The ConsensusRecommendations dataset has 10 fields (accessible as BoundColumn attributes):

  • buy (dtype float64) - The number of recommendations in the consensus that fall into the buy category.
  • over (dtype float64) - The number of recommendations in the consensus that fall into the over category.
  • hold (dtype float64) - The number of recommendations in the consensus that fall into the hold category.
  • under (dtype float64) - The number of recommendations in the consensus that fall into the under category.
  • sell (dtype float64) - The number of recommendations in the consensus that fall into the sell category.
  • total (dtype float64) - The total number of recommendations included in the consensus recommendation.

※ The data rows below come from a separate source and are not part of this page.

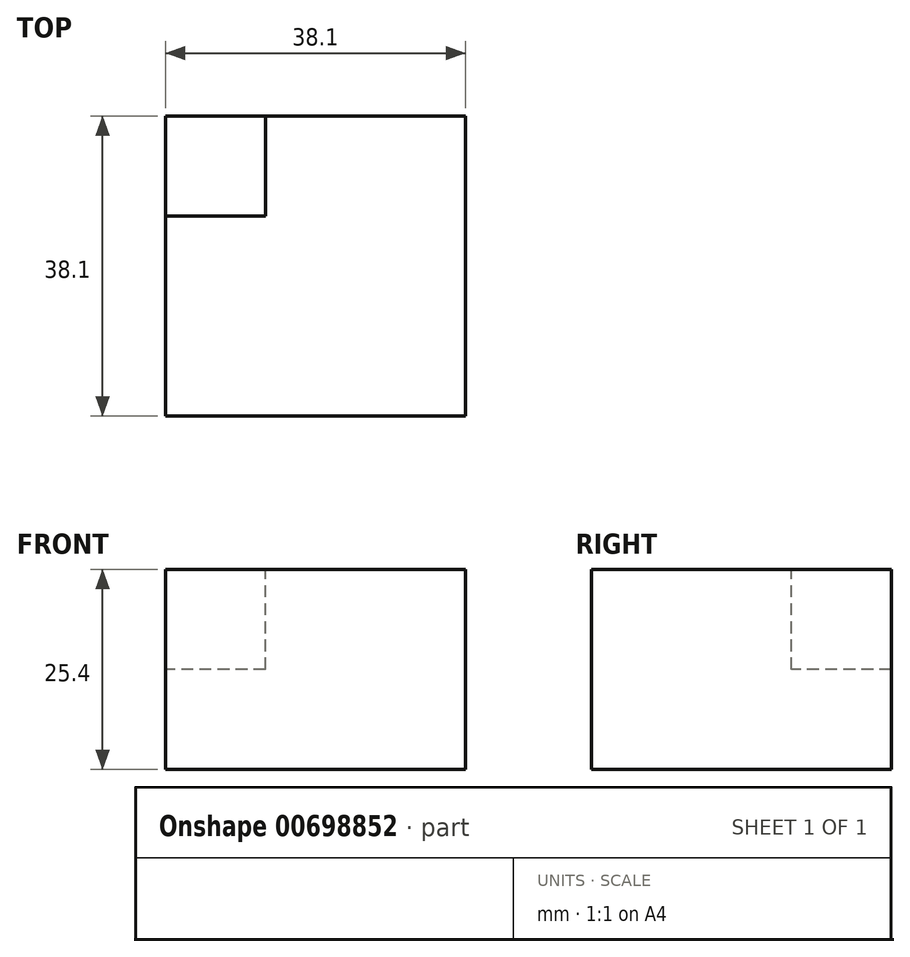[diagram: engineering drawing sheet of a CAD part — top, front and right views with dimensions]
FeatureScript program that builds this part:
annotation { "Feature Type Name" : "Feature", "Feature Type Description" : "" }
export const myFeature = defineFeature(function(context is Context, id is Id, definition is map)
    precondition{}
    {
        {
            var Q0;
            Q0=qCreatedBy(makeId("Top.planeOp"),FACE);
            var sketch = newSketch(context, id + "F0", { "sketchPlane" : qUnion([Q0])});
            skLineSegment(sketch, "E0", {"start": v(0, 0) * mm, "end": v(0, 38.1) * mm});
            skLineSegment(sketch, "E1", {"start": v(0, 38.1) * mm, "end": v(-38.1, 38.1) * mm});
            skLineSegment(sketch, "E2", {"start": v(-38.1, 38.1) * mm, "end": v(-38.1, 0) * mm});
            skLineSegment(sketch, "E3", {"start": v(-38.1, 0) * mm, "end": v(0, 0) * mm});
            skSolve(sketch);
        }
        {
            var Q0;
            Q0 = qSketchRegion(id + "F0", true);
            extrude(context, id + "F1", {"entities" : qUnion([Q0]), "depth" : 25.4 * mm, "offsetDistance" : 25.4 * mm});
        }
        {
            var Q0;
            Q0=makeQuery(id+"F1.opExtrude","CAP_FACE",FACE,{"disambiguationData":[OSD([sQuery(id+"F0.wireOp",EDGE,"E0"),sQuery(id+"F0.wireOp",EDGE,"E1"),sQuery(id+"F0.wireOp",EDGE,"E2"),sQuery(id+"F0.wireOp",EDGE,"E3")])],"isStart":false});
            var sketch = newSketch(context, id + "F2", { "sketchPlane" : qUnion([Q0])});
            skLineSegment(sketch, "E4.bottom", {"start": v(-38.1, 38.1) * mm, "end": v(-25.4, 38.1) * mm});
            skLineSegment(sketch, "E4.top", {"start": v(-38.1, 25.4) * mm, "end": v(-25.4, 25.4) * mm});
            skLineSegment(sketch, "E4.left", {"start": v(-38.1, 38.1) * mm, "end": v(-38.1, 25.4) * mm});
            skLineSegment(sketch, "E4.right", {"start": v(-25.4, 38.1) * mm, "end": v(-25.4, 25.4) * mm});
            skSolve(sketch);
        }
        {
            var Q0;
            Q0=makeQuery(id+"F2.imprint","IMPRINT",FACE,{"disambiguationData":[TD([[makeQuery(id+"F2.imprint","IMPRINT",EDGE,{"derivedFrom":sQuery(id+"F2.wireOp",EDGE,"E4.bottom")}),1.0]])]});
            extrude(context, id + "F3", {"entities" : qUnion([Q0]), "operationType" : NewBodyOperationType.REMOVE, "oppositeDirection" : true, "depth" : 12.7 * mm, "offsetDistance" : 25.4 * mm});
        }
    });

  • mark (dtype float64) - A numeric value based on a standardized rating (listed above factset-estimates-broker-recommendation-ratings) representing the consensus of broker recommendations.
  • no_rec (dtype float64) - The number of brokers where no recommendation is available.
  • asof_date (dtype datetime64[ns]) - The effective date of the consensus recommendation record.
  • timestamp (dtype datetime64[ns]) - The datetime when Quantopian learned about the data point from FactSet. For data prior to November 2018, the timestamp is equal to the asof_date + 24 hours.